Machine learning in spectroscopy
Keywords – chemistry, spectroscopy, machine learning, entomology, disease vectors
Project Summary - We will combine expertise in chemistry, spectroscopy, entomology, and computing science to apply state-of-the-art machine-learning techniques to the determination of traits in insects and the design of novel molecules for attracting or repelling insects.
In the battle against the spread of diseases such as malaria and Zika, it is critically important to be able to monitor the distribution of ages, species, and other traits of the population of vector species that transmit disease. As a key example, malaria can only be transmitted by mosquitoes older than 10 days. Therefore, control efforts should focus on reducing the fraction of older mosquitoes. The current best methods for doing this are highly inaccurate or expensive.
We have been able to demonstrate in preliminary work on mosquitoes that the mid-infrared spectrum contains sufficient information to determine age and species when analysed using a simple neural network. In this project, much more complete and robust analysis will be developed using supervised machine learning using more extensive spectral data sets. We will use dimensionality-reduction techniques for gaining greater insight into what spectral data are most important, we will use different forms of data, and generate synthetic data to improve robustness. Additionally, we will add near- infrared spectral data to allow the machine-learning algorithms to discover additional correlations. The experiments will be carried out on mosquitoes reared in Glasgow and at the Ifakara Health Institute in Tanzania as well as ticks from Scotland.
The initial work on application of machine learning tools in a fairly standard approach will give the student a firm foundation, preparing them for exciting advanced work on graph-convolutional autoencoders to produce a data-driven continuous representation of molecules. We already have a machine-learning model trained on a database of 500,000 SMILES representations of molecules from pubchem. Preliminary work has shown that the attractiveness of a molecule to mosquitoes can be quantified semi-automatically on a greatly parallel scale, which will be exploited to find novel molecules that repel or attract insects. This is a potentially disruptive technology with wide applicability to molecular design.

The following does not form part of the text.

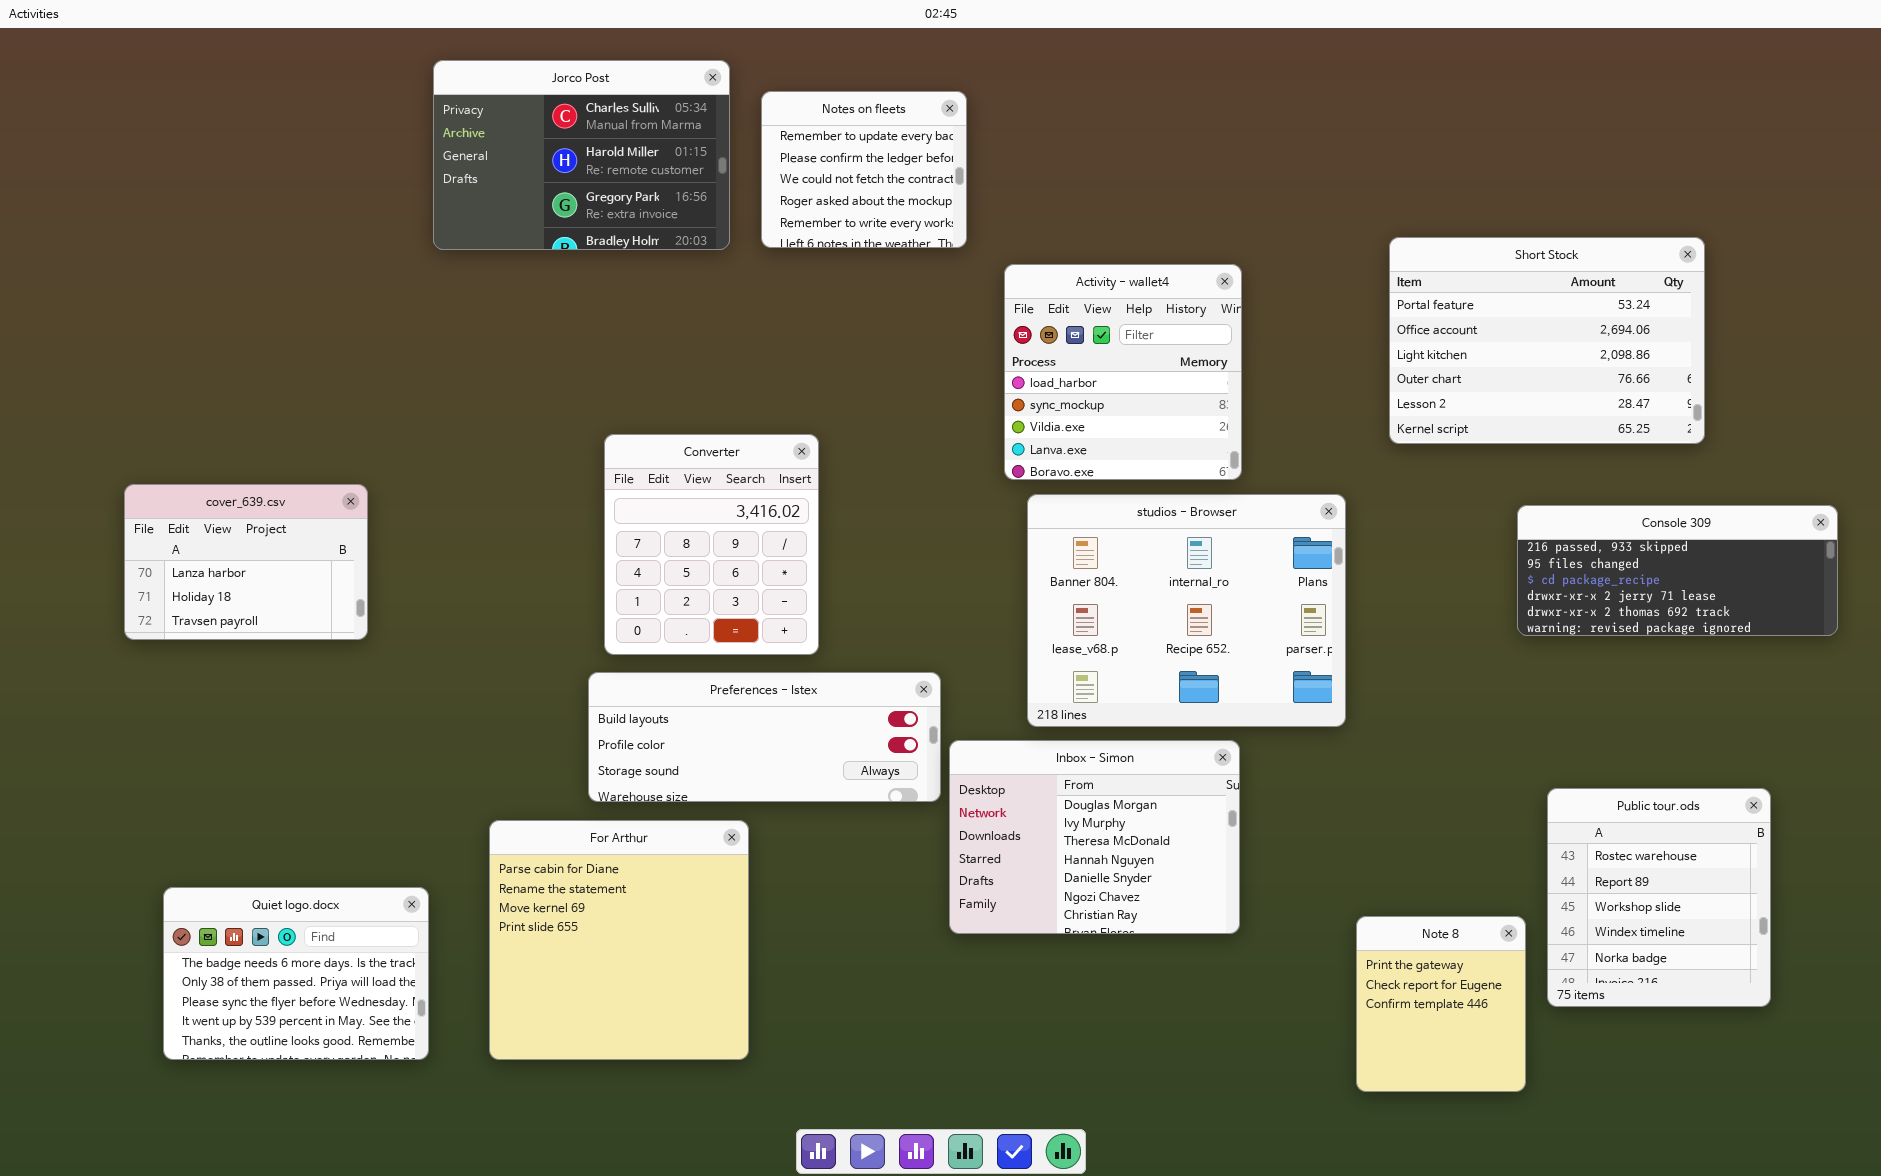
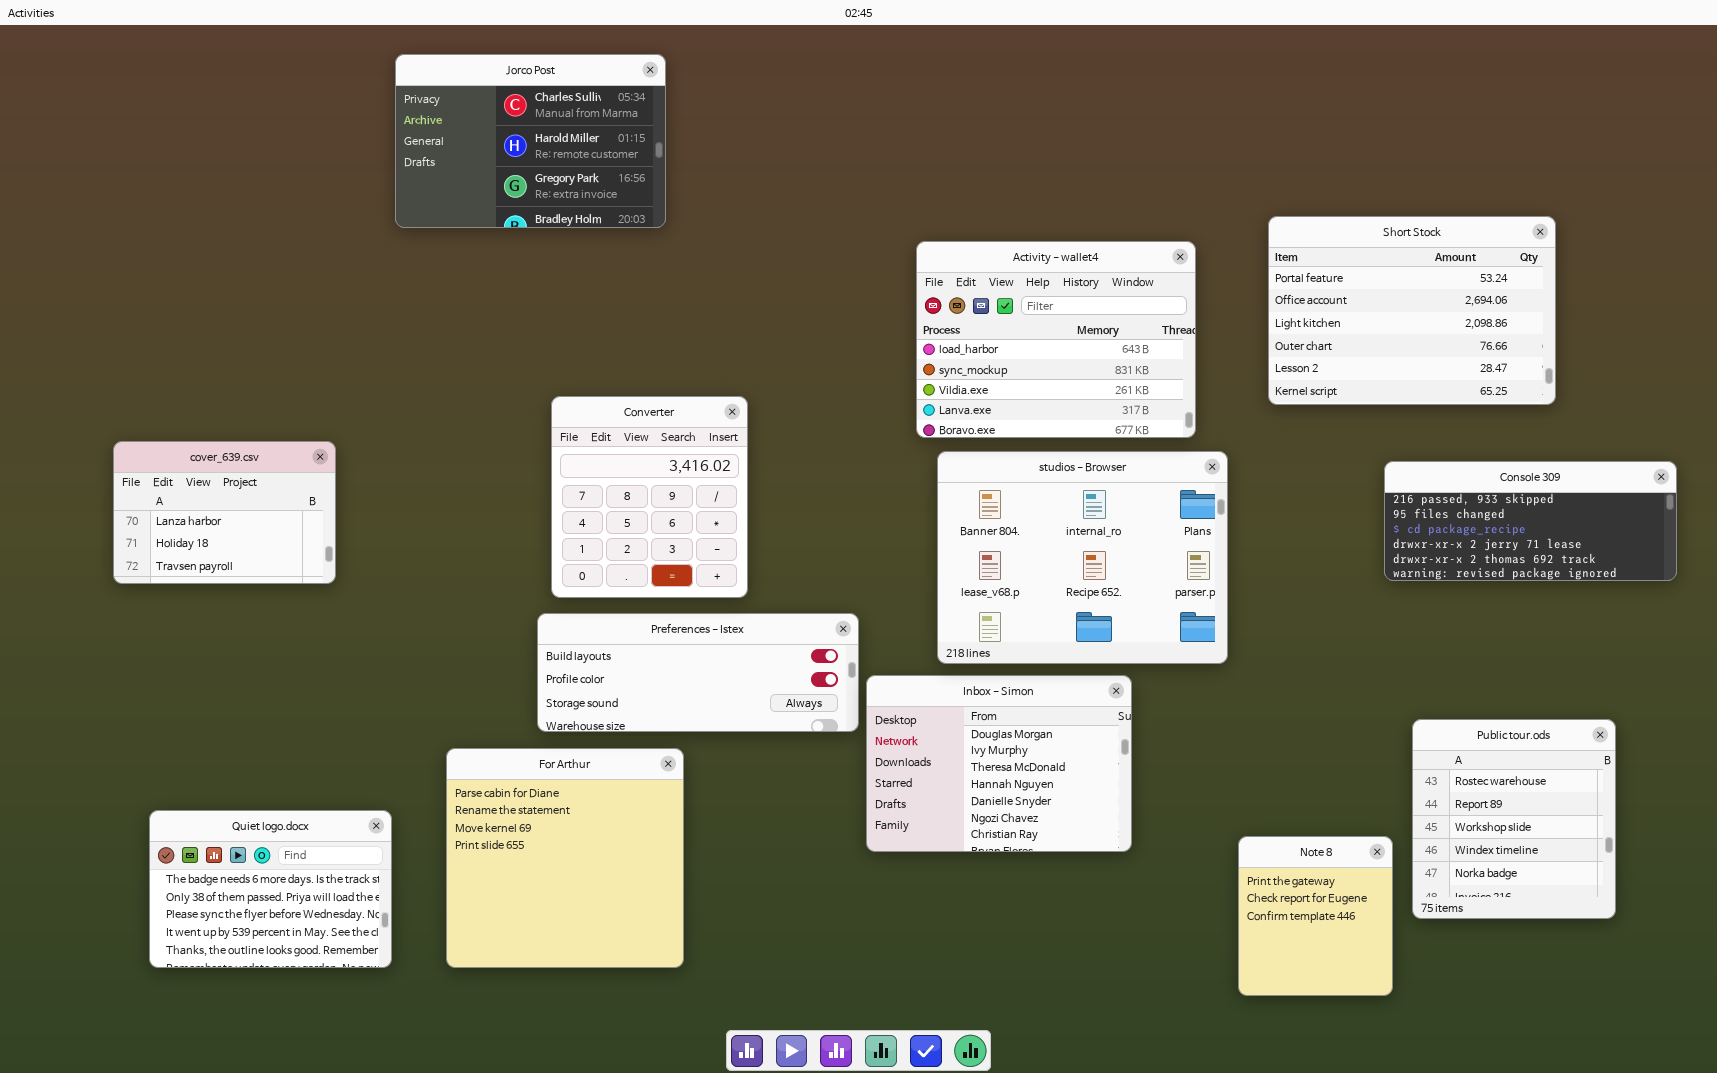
Notes on fleets: [761,91,967,248] -> none, closed
Activity - wallet4: [1004,264,1242,480] -> [916,241,1196,438], resized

Project Team - The project will be led by Prof Klaas Wynne in the School of Chemistry and co-supervised by Prof Roderick Murray-Smith in the School of Computing Science and Dr Francesco Baldini in the Institute of Biodiversity Animal Health and Comparative Medicine. The student will work among the three groups and primarily be based in Chemistry. The supervisors will hold regular meetings with the student to review the project’s progress and also to provide supports as required in order to meet the anticipated project goals in time. S/he will have access to the facilities available in three research groups and will also benefit from a highly active research culture of working in the interdisciplinary team.